• [Exercise requirements]
A. In the forum thread about dog trial placements, what placement did Jerry Bailey's dog Counterfeit Folly earn?
B. Continue the forum thread about dog trial placements, starting right after its final line.

Congratulations!!!! ... Jennifer and #26, Porjay's Alix MH ** OD..."Lexie"...Qualifying JAM ...and.... to Jennifer, again...  

.. #20, Light Farm's Purdey Browne "PURDEY", Derby JAM !!

WOW  ...Jerry Bailey & Bro's Counterfeit Folly *** .."Jester" ..Amateur First  Congratulations, Jerry!!

..and Amateur Third!!..#38..Trifecta This Spudz For You *** .."Spud" .. and Grace Mondrosch and Lisa Kane..Congratulations!! ..the same to both on...

..Trifecta's Bet On Me *** .."Em"..Amateur JAM  

Judy


----------



## Judy Chute (May 9, 2005)

K G said:


> > Listen smarty pants, I do not own pom poms. But a win on one of those dogs will get him to Utah next month. And I like to keep my stats up to date.
> 
> 
> I'd like to go on record as cheering for ALL dogs that are able to compete at this level, REGARDLESS of their fluffiness or lack thereof! :wink:
> ...





> no stinkin' pom-poms regards


 ... :shock:


----------



## K G (Feb 11, 2003)

You _did_ notice the " :lol: " (laughing out loud) icon at the end, right Judy? 

kg


----------



## Judy Chute (May 9, 2005)

• [Provided data]
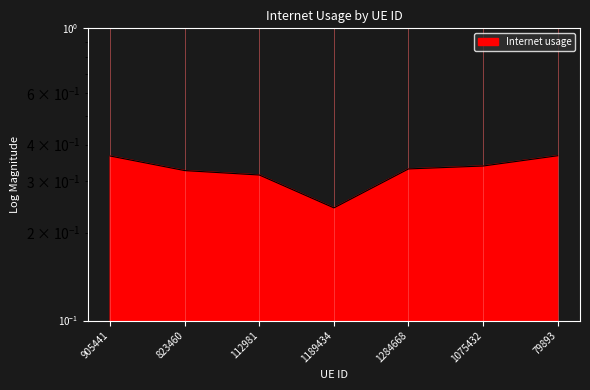

List the labels in order of value, largest first.

79893, 905441, 1075432, 1284668, 823460, 112981, 1189434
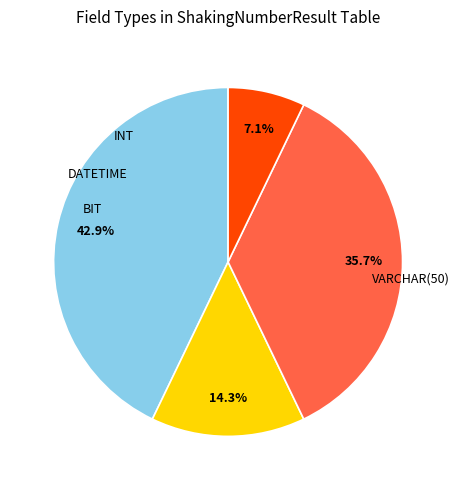

Is there any slice that represents more than half of the pie?

No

• [Outputs by task]
A. Amateur First.

B.
K G said:


> You _did_ notice the " :lol: " (laughing out loud) icon at the end, right Judy?
> 
> kg


..it's all in fun! 8)


----------



## K G (Feb 11, 2003)

_Now_ you're talkin'! :wink: 

Roger that regards,

kg


----------



## paul young (Jan 5, 2003)

:shock: i believe Doozy has run in 4 derbies, winning 3 and placing 3rd in the other!

congrats to Steve and Mark!-paul


----------



## Miriam Wade (Apr 24, 2003)

paul young said:


> :shock: i believe Doozy has run in 4 derbies, winning 3 and placing 3rd in the other!
> 
> congrats to Steve and Mark!-paul


He is a REALLY nice (Duh!?!) dog! At the Derby in Maine he never put a foot down wrong. He definitely earned that win!!!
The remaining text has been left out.